── Available data
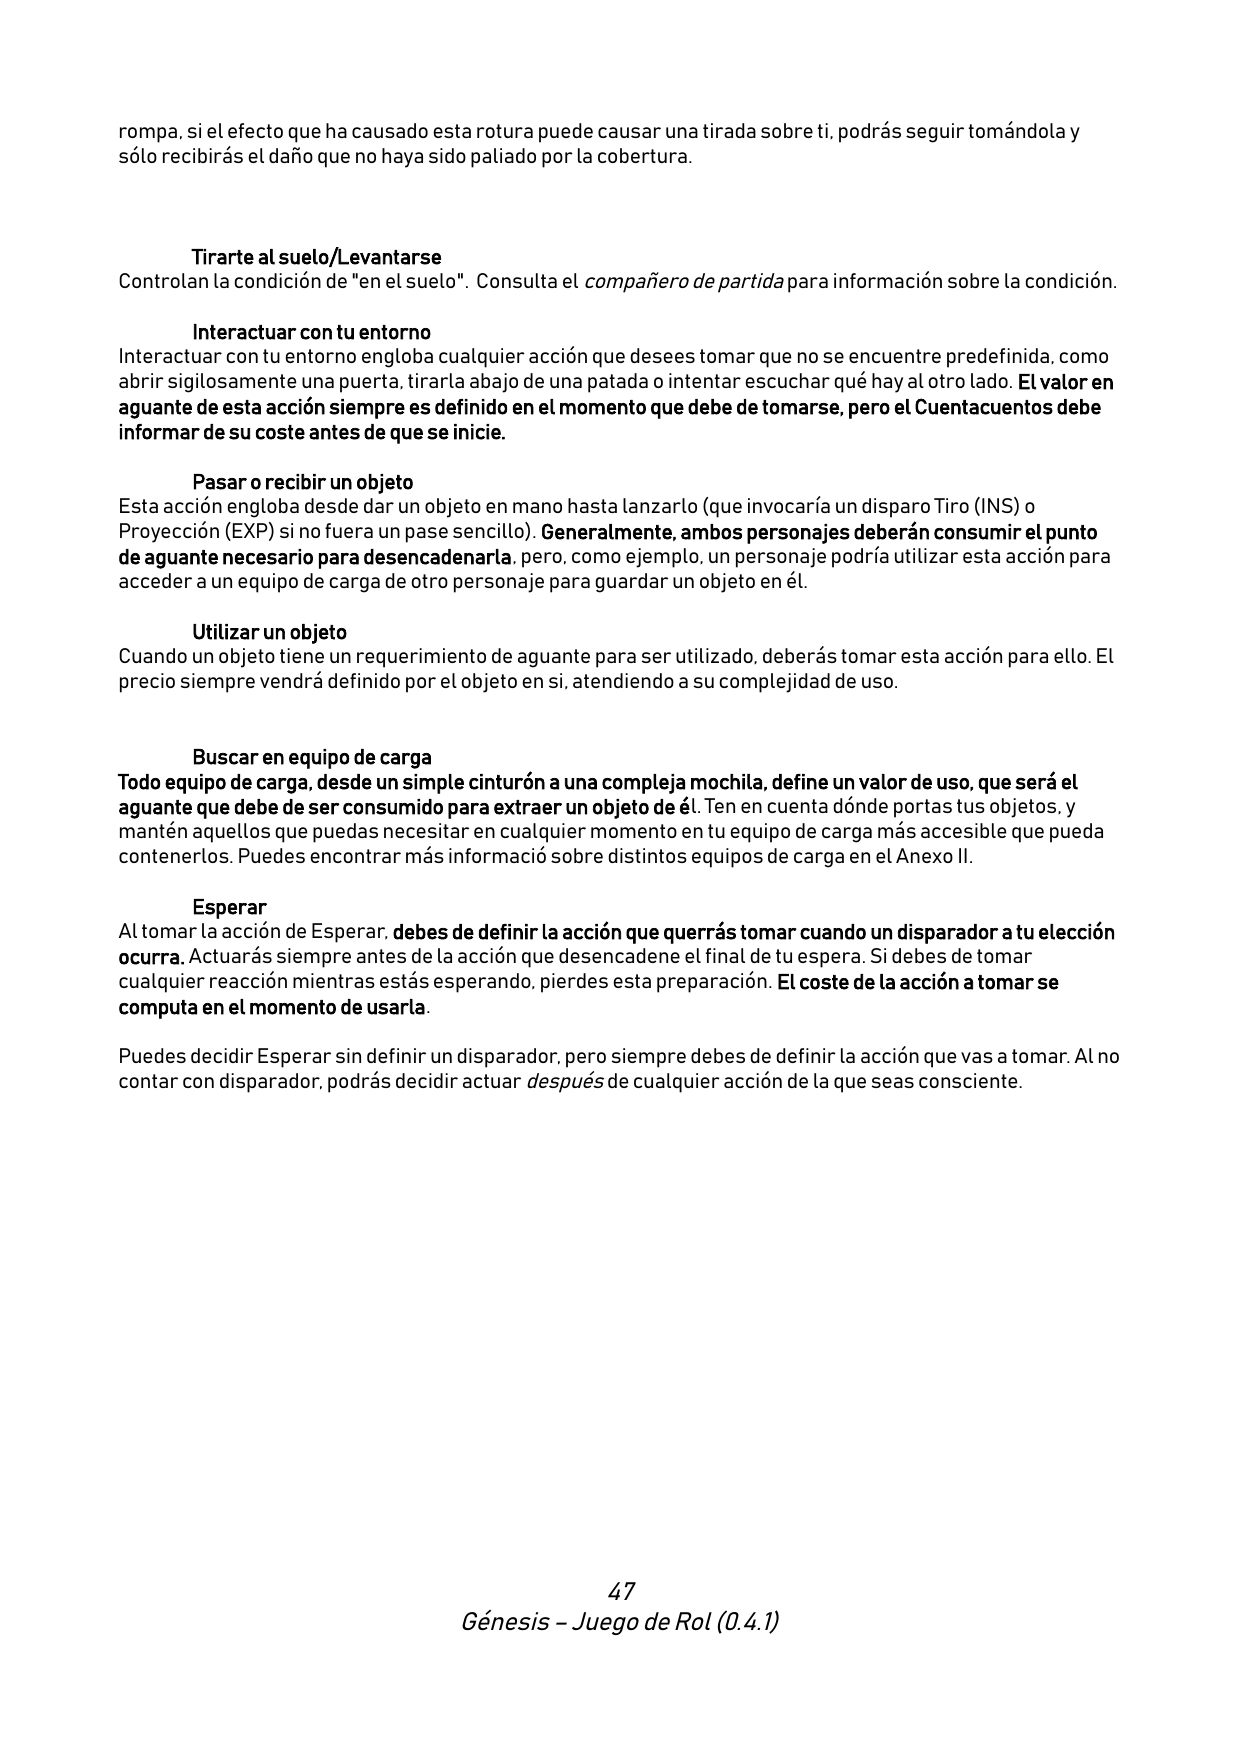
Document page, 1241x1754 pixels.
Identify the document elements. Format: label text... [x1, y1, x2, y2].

text Pasar o recibir un objeto [192, 468, 1122, 493]
text Utilizar un objeto [118, 618, 1122, 643]
text Puedes decidir Esperar sin definir un disparador, pero siempre debes de definir la acción que vas a tomar. Al no contar con disparador, podrás decidir actuar después de cualquier acción de la que seas consciente. [118, 1043, 1122, 1093]
text Tirarte al suelo/Levantarse [192, 243, 1122, 268]
text Cuando un objeto tiene un requerimiento de aguante para ser utilizado, deberás tomar esta acción para ello. El precio siempre vendrá definido por el objeto en si, atendiendo a su complejidad de uso. [118, 643, 1122, 693]
text Controlan la condición de "en el suelo". Consulta el compañero de partida para información sobre la condición. [118, 268, 1122, 293]
text Esperar [192, 893, 1122, 918]
text Interactuar con tu entorno [192, 318, 1122, 343]
text Esta acción engloba desde dar un objeto en mano hasta lanzarlo (que invocaría un disparo Tiro (INS) o Proyección (EXP) si no fuera un pase sencillo). Generalmente, ambos personajes deberán consumir el punto de aguante necesario para desencadenarla, pero, como ejemplo, un personaje podría utilizar esta acción para acceder a un equipo de carga de otro personaje para guardar un objeto en él. [118, 493, 1122, 593]
text Buscar en equipo de carga [192, 743, 1122, 768]
text rompa, si el efecto que ha causado esta rotura puede causar una tirada sobre ti, podrás seguir tomándola y sólo recibirás el daño que no haya sido paliado por la cobertura. [118, 118, 1122, 168]
text Todo equipo de carga, desde un simple cinturón a una compleja mochila, define un valor de uso, que será el aguante que debe de ser consumido para extraer un objeto de él. Ten en cuenta dónde portas tus objetos, y mantén aquellos que puedas necesitar en cualquier momento en tu equipo de carga más accesible que pueda contenerlos. Puedes encontrar más informació sobre distintos equipos de carga en el Anexo II. [118, 768, 1122, 868]
text Al tomar la acción de Esperar, debes de definir la acción que querrás tomar cuando un disparador a tu elección ocurra. Actuarás siempre antes de la acción que desencadene el final de tu espera. Si debes de tomar cualquier reacción mientras estás esperando, pierdes esta preparación. El coste de la acción a tomar se computa en el momento de usarla. [118, 918, 1122, 1018]
text Interactuar con tu entorno engloba cualquier acción que desees tomar que no se encuentre predefinida, como abrir sigilosamente una puerta, tirarla abajo de una patada o intentar escuchar qué hay al otro lado. El valor en aguante de esta acción siempre es definido en el momento que debe de tomarse, pero el Cuentacuentos debe informar de su coste antes de que se inicie. [118, 343, 1122, 443]
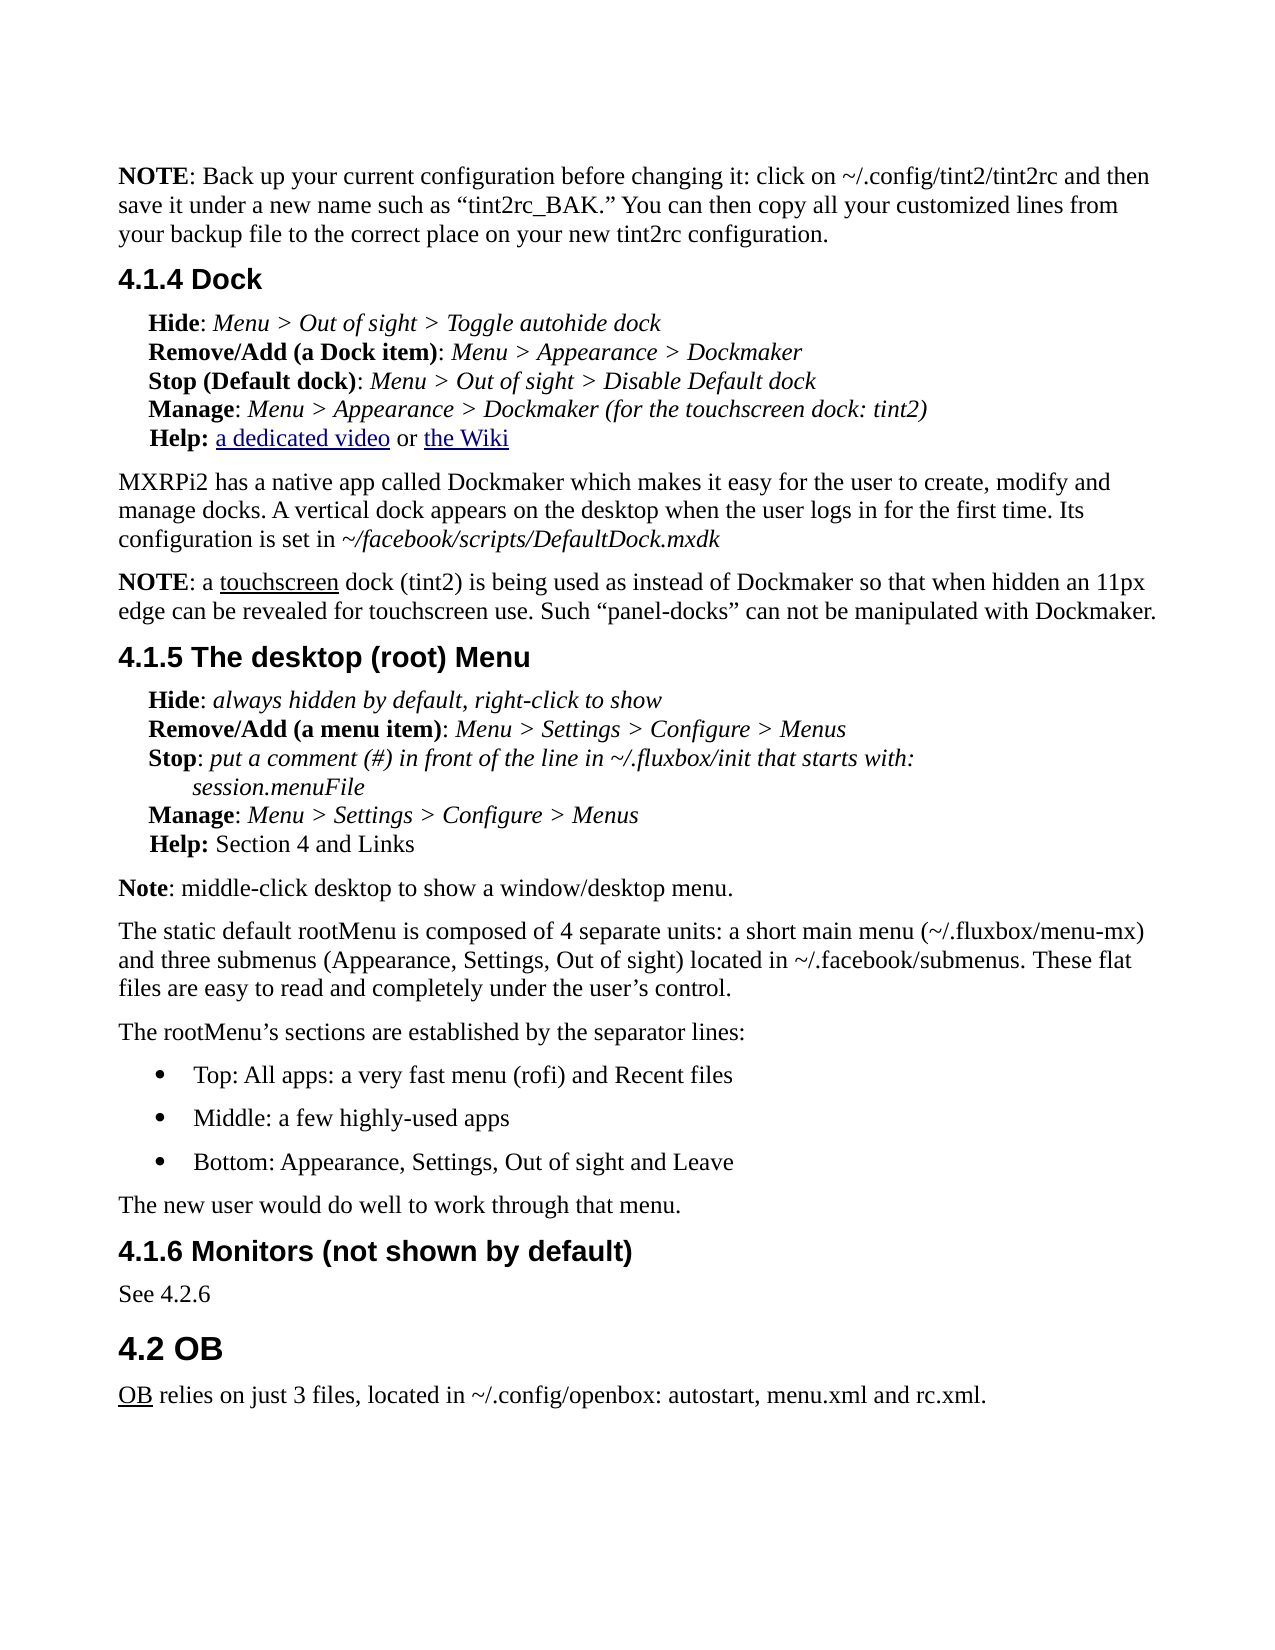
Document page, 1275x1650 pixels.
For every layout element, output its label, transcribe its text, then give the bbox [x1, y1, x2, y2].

list Top: All apps: a very fast menu (rofi) and Recent files [156, 1060, 1157, 1089]
text Manage: Menu > Appearance > Dockmaker (for the touchscreen dock: tint2) [148, 394, 1157, 423]
text See 4.2.6 [118, 1279, 1157, 1308]
text NOTE: a touchscreen dock (tint2) is being used as instead of Dockmaker so that when hidden an 11px edge can be revealed for touchscreen use. Such “panel-docks” can not be manipulated with Dockmaker. [118, 567, 1157, 625]
text Remove/Add (a Dock item): Menu > Appearance > Dockmaker [148, 337, 1157, 366]
text The new user would do well to work through that menu. [118, 1190, 1157, 1219]
text Help: a dedicated video or the Wiki [118, 423, 1157, 452]
text Hide: Menu > Out of sight > Toggle autohide dock [148, 308, 1157, 337]
text session.menuFile [148, 772, 1157, 801]
text Remove/Add (a menu item): Menu > Settings > Configure > Menus [148, 714, 1157, 743]
text MXRPi2 has a native app called Dockmaker which makes it easy for the user to create, modify and manage docks. A vertical dock appears on the desktop when the user logs in for the first time. Its configuration is set in ~/facebook/scripts/DefaultDock.mxdk [118, 467, 1157, 553]
text OB relies on just 3 files, located in ~/.config/openbox: autostart, menu.xml and rc.xml. [118, 1380, 1157, 1409]
subtitle 4.1.5 The desktop (root) Menu [118, 639, 1157, 673]
text Manage: Menu > Settings > Configure > Menus [148, 801, 1157, 829]
list Middle: a few highly-used apps [156, 1103, 1157, 1132]
text Stop (Default dock): Menu > Out of sight > Disable Default dock [148, 366, 1157, 394]
text The static default rootMenu is composed of 4 separate units: a short main menu (~/.fluxbox/menu-mx) and three submenus (Appearance, Settings, Out of sight) located in ~/.facebook/submenus. These flat files are easy to read and completely under the user’s control. [118, 916, 1157, 1002]
text NOTE: Back up your current configuration before changing it: click on ~/.config/tint2/tint2rc and then save it under a new name such as “tint2rc_BAK.” You can then copy all your customized lines from your backup file to the correct place on your new tint2rc configuration. [118, 161, 1157, 248]
text Note: middle-click desktop to show a window/desktop menu. [118, 873, 1157, 901]
subtitle 4.1.4 Dock [118, 262, 1157, 296]
text Hide: always hidden by default, right-click to show [148, 686, 1157, 714]
text The rootMenu’s sections are established by the separator lines: [118, 1017, 1157, 1046]
subtitle 4.1.6 Monitors (not shown by default) [118, 1233, 1157, 1267]
text Stop: put a comment (#) in front of the line in ~/.fluxbox/init that starts with: [148, 743, 1157, 772]
text Help: Section 4 and Links [118, 829, 1157, 858]
list Bottom: Appearance, Settings, Out of sight and Leave [156, 1147, 1157, 1176]
subtitle 4.2 OB [118, 1329, 1157, 1368]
────
### Task to complete
Give all the records again with "equipo de carga" replaced by "equipo de transporte" everywhere it appears, leaving everything else unchanged. Leave the pictures out.

### Complete response
Document page, 1241x1754 pixels.
Identify the document elements. Format: label text... [x1, y1, x2, y2].

text Pasar o recibir un objeto [192, 468, 1122, 493]
text Utilizar un objeto [118, 618, 1122, 643]
text Puedes decidir Esperar sin definir un disparador, pero siempre debes de definir la acción que vas a tomar. Al no contar con disparador, podrás decidir actuar después de cualquier acción de la que seas consciente. [118, 1043, 1122, 1093]
text Tirarte al suelo/Levantarse [192, 243, 1122, 268]
text Cuando un objeto tiene un requerimiento de aguante para ser utilizado, deberás tomar esta acción para ello. El precio siempre vendrá definido por el objeto en si, atendiendo a su complejidad de uso. [118, 643, 1122, 693]
text Controlan la condición de "en el suelo". Consulta el compañero de partida para información sobre la condición. [118, 268, 1122, 293]
text Esperar [192, 893, 1122, 918]
text Interactuar con tu entorno [192, 318, 1122, 343]
text Esta acción engloba desde dar un objeto en mano hasta lanzarlo (que invocaría un disparo Tiro (INS) o Proyección (EXP) si no fuera un pase sencillo). Generalmente, ambos personajes deberán consumir el punto de aguante necesario para desencadenarla, pero, como ejemplo, un personaje podría utilizar esta acción para acceder a un equipo de transporte de otro personaje para guardar un objeto en él. [118, 493, 1122, 593]
text Buscar en equipo de transporte [192, 743, 1122, 768]
text rompa, si el efecto que ha causado esta rotura puede causar una tirada sobre ti, podrás seguir tomándola y sólo recibirás el daño que no haya sido paliado por la cobertura. [118, 118, 1122, 168]
text Todo equipo de transporte, desde un simple cinturón a una compleja mochila, define un valor de uso, que será el aguante que debe de ser consumido para extraer un objeto de él. Ten en cuenta dónde portas tus objetos, y mantén aquellos que puedas necesitar en cualquier momento en tu equipo de transporte más accesible que pueda contenerlos. Puedes encontrar más informació sobre distintos equipos de carga en el Anexo II. [118, 768, 1122, 868]
text Al tomar la acción de Esperar, debes de definir la acción que querrás tomar cuando un disparador a tu elección ocurra. Actuarás siempre antes de la acción que desencadene el final de tu espera. Si debes de tomar cualquier reacción mientras estás esperando, pierdes esta preparación. El coste de la acción a tomar se computa en el momento de usarla. [118, 918, 1122, 1018]
text Interactuar con tu entorno engloba cualquier acción que desees tomar que no se encuentre predefinida, como abrir sigilosamente una puerta, tirarla abajo de una patada o intentar escuchar qué hay al otro lado. El valor en aguante de esta acción siempre es definido en el momento que debe de tomarse, pero el Cuentacuentos debe informar de su coste antes de que se inicie. [118, 343, 1122, 443]
Document page, 1275x1650 pixels.
For every layout element, output its label, transcribe its text, then give the bbox [x1, y1, x2, y2].

list Top: All apps: a very fast menu (rofi) and Recent files [156, 1060, 1157, 1089]
text Manage: Menu > Appearance > Dockmaker (for the touchscreen dock: tint2) [148, 394, 1157, 423]
text See 4.2.6 [118, 1279, 1157, 1308]
text NOTE: a touchscreen dock (tint2) is being used as instead of Dockmaker so that when hidden an 11px edge can be revealed for touchscreen use. Such “panel-docks” can not be manipulated with Dockmaker. [118, 567, 1157, 625]
text Remove/Add (a Dock item): Menu > Appearance > Dockmaker [148, 337, 1157, 366]
text The new user would do well to work through that menu. [118, 1190, 1157, 1219]
text Help: a dedicated video or the Wiki [118, 423, 1157, 452]
text Hide: Menu > Out of sight > Toggle autohide dock [148, 308, 1157, 337]
text session.menuFile [148, 772, 1157, 801]
text Remove/Add (a menu item): Menu > Settings > Configure > Menus [148, 714, 1157, 743]
text MXRPi2 has a native app called Dockmaker which makes it easy for the user to create, modify and manage docks. A vertical dock appears on the desktop when the user logs in for the first time. Its configuration is set in ~/facebook/scripts/DefaultDock.mxdk [118, 467, 1157, 553]
text OB relies on just 3 files, located in ~/.config/openbox: autostart, menu.xml and rc.xml. [118, 1380, 1157, 1409]
subtitle 4.1.5 The desktop (root) Menu [118, 639, 1157, 673]
text Manage: Menu > Settings > Configure > Menus [148, 801, 1157, 829]
list Middle: a few highly-used apps [156, 1103, 1157, 1132]
text Stop (Default dock): Menu > Out of sight > Disable Default dock [148, 366, 1157, 394]
text The static default rootMenu is composed of 4 separate units: a short main menu (~/.fluxbox/menu-mx) and three submenus (Appearance, Settings, Out of sight) located in ~/.facebook/submenus. These flat files are easy to read and completely under the user’s control. [118, 916, 1157, 1002]
text NOTE: Back up your current configuration before changing it: click on ~/.config/tint2/tint2rc and then save it under a new name such as “tint2rc_BAK.” You can then copy all your customized lines from your backup file to the correct place on your new tint2rc configuration. [118, 161, 1157, 248]
text Note: middle-click desktop to show a window/desktop menu. [118, 873, 1157, 901]
subtitle 4.1.4 Dock [118, 262, 1157, 296]
text Hide: always hidden by default, right-click to show [148, 686, 1157, 714]
text The rootMenu’s sections are established by the separator lines: [118, 1017, 1157, 1046]
subtitle 4.1.6 Monitors (not shown by default) [118, 1233, 1157, 1267]
text Stop: put a comment (#) in front of the line in ~/.fluxbox/init that starts with: [148, 743, 1157, 772]
text Help: Section 4 and Links [118, 829, 1157, 858]
list Bottom: Appearance, Settings, Out of sight and Leave [156, 1147, 1157, 1176]
subtitle 4.2 OB [118, 1329, 1157, 1368]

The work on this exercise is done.